Stored records

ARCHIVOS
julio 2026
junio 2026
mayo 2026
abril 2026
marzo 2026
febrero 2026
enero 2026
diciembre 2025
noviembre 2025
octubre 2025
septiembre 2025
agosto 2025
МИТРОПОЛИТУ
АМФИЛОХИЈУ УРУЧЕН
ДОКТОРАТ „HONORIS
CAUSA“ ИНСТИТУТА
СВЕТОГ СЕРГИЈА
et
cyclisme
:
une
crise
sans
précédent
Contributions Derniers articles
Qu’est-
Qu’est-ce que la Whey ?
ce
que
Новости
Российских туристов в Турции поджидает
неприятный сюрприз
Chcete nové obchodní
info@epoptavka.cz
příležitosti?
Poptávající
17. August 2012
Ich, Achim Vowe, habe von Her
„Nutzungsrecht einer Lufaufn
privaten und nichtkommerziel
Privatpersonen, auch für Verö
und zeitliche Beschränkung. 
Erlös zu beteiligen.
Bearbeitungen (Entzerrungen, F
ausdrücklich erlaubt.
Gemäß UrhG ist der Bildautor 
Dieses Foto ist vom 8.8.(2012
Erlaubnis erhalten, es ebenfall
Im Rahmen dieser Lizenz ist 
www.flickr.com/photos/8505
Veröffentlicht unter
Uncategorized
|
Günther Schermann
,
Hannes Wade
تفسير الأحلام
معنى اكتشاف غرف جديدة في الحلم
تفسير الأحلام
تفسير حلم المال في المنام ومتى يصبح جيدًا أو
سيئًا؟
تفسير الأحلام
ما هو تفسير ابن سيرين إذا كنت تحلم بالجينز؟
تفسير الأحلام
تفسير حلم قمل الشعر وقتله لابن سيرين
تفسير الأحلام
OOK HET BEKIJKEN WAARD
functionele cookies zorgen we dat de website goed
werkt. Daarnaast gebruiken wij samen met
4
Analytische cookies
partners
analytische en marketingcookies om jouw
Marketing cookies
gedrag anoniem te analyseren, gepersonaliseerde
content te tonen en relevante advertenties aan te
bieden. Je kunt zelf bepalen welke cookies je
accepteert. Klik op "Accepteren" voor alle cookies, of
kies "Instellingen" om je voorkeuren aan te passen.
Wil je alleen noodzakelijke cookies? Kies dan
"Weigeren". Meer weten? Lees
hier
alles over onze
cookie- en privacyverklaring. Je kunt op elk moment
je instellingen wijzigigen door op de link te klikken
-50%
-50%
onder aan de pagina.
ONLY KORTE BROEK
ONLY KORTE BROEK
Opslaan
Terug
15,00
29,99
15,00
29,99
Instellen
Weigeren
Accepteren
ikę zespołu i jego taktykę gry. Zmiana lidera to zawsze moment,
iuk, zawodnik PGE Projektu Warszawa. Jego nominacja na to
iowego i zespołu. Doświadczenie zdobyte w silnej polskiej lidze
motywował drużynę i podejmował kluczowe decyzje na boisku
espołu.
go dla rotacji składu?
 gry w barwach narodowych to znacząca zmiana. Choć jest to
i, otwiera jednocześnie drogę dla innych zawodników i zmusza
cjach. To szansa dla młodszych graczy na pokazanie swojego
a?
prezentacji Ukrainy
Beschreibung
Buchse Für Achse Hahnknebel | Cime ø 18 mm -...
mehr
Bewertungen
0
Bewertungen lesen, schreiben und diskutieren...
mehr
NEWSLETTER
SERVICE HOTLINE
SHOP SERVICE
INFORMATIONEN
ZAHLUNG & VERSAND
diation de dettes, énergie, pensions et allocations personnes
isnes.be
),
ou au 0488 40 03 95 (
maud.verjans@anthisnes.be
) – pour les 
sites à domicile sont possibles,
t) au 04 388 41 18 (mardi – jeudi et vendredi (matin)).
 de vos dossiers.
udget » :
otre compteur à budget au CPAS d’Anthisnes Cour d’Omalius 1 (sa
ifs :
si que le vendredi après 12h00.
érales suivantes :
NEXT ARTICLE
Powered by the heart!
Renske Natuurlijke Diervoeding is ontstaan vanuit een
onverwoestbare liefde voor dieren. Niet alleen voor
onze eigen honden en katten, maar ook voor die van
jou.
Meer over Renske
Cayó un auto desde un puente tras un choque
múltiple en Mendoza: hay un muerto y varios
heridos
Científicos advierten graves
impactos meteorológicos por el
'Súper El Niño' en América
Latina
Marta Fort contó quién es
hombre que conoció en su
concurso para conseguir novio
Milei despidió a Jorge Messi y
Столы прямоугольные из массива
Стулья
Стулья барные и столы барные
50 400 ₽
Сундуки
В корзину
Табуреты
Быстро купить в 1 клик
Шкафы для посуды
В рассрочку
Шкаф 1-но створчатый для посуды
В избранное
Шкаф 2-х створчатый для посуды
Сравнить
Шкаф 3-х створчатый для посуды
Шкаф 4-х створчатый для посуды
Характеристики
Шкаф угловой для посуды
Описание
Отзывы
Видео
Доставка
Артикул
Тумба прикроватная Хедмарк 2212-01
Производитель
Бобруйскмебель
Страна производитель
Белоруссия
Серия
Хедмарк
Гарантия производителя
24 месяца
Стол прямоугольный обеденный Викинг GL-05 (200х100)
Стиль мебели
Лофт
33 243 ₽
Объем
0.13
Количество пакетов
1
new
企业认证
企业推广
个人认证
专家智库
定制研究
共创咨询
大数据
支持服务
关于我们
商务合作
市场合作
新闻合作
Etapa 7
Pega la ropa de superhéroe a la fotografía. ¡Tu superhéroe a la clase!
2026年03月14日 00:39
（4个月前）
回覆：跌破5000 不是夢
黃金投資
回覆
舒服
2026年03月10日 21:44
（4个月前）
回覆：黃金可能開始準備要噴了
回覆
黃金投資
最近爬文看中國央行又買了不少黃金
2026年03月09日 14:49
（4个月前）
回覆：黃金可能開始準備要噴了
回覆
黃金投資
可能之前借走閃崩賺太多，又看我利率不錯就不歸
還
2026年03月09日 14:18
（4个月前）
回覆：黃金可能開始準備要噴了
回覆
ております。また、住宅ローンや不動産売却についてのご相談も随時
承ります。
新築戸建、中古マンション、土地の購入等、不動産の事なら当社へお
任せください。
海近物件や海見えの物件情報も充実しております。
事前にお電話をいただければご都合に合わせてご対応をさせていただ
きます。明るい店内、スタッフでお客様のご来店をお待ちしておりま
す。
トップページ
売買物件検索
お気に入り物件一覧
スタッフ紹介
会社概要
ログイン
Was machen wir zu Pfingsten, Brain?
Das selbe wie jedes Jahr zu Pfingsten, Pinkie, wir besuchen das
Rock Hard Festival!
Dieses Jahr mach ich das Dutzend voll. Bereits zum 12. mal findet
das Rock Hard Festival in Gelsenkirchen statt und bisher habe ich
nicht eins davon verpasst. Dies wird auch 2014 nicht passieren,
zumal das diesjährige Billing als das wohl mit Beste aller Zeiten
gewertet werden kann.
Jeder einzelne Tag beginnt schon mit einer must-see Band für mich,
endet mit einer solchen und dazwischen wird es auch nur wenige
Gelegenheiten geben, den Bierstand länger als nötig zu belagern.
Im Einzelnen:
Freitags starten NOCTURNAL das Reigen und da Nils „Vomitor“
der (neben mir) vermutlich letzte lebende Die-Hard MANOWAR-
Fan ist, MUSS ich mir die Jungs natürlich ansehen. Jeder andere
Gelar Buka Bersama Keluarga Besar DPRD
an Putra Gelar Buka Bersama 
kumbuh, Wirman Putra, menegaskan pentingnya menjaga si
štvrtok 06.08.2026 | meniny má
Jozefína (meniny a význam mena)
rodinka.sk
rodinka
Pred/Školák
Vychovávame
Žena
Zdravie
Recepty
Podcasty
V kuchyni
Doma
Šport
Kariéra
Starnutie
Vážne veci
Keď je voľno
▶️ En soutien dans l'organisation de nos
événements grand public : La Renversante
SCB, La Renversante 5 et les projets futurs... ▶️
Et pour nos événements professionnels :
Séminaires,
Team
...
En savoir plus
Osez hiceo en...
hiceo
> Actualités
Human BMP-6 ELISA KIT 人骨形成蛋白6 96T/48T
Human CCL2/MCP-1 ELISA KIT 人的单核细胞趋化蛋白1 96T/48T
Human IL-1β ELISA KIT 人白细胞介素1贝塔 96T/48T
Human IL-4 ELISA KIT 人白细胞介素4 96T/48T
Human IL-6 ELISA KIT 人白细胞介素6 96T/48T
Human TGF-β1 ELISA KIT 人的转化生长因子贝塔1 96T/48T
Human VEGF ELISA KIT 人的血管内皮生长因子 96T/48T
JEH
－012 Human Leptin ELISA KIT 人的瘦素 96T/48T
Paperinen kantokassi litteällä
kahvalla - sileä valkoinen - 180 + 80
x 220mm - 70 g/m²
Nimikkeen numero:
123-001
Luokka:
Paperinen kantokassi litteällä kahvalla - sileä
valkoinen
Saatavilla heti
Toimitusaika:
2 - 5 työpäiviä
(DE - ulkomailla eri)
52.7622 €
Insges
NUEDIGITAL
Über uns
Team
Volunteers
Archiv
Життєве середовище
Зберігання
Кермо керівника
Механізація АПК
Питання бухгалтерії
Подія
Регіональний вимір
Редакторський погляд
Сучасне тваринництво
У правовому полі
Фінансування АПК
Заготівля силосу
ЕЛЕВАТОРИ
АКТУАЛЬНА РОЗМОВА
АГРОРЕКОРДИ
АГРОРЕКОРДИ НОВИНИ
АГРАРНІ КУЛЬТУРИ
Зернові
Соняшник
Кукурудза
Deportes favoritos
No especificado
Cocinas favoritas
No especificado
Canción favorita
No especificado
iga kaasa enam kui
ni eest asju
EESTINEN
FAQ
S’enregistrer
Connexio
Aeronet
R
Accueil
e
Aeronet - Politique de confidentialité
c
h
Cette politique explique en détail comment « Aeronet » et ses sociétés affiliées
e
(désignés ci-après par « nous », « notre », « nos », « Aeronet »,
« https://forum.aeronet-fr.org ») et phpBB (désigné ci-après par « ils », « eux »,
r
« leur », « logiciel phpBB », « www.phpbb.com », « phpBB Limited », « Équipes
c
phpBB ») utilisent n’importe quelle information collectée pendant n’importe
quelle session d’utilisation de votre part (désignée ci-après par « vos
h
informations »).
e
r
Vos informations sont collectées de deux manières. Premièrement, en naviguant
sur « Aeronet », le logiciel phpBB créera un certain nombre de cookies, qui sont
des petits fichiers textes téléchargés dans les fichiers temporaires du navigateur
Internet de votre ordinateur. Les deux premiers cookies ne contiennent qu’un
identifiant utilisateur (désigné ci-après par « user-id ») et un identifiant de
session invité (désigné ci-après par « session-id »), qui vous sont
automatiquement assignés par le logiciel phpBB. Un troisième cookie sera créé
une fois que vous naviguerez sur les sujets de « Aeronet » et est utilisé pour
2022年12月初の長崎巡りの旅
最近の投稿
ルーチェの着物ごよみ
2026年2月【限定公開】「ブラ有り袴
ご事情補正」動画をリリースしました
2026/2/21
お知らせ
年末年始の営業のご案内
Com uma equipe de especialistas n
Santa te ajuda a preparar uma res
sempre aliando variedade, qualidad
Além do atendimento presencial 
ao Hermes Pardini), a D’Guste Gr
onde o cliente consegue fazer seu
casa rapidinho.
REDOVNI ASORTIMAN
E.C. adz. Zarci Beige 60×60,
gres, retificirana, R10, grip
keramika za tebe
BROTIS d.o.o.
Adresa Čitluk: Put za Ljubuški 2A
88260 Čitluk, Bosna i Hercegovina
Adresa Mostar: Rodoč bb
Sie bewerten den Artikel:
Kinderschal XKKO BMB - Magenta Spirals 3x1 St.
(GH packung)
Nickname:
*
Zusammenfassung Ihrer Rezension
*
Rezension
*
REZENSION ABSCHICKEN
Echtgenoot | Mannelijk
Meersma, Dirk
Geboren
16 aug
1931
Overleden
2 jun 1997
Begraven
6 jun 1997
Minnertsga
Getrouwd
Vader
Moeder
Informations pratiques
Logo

TASK BRIEF: Count the lines in the stored records that contain the string "pour", treating uppercase and lowercase as different. Reply with the number alone.

OUTPUT BELOW: 3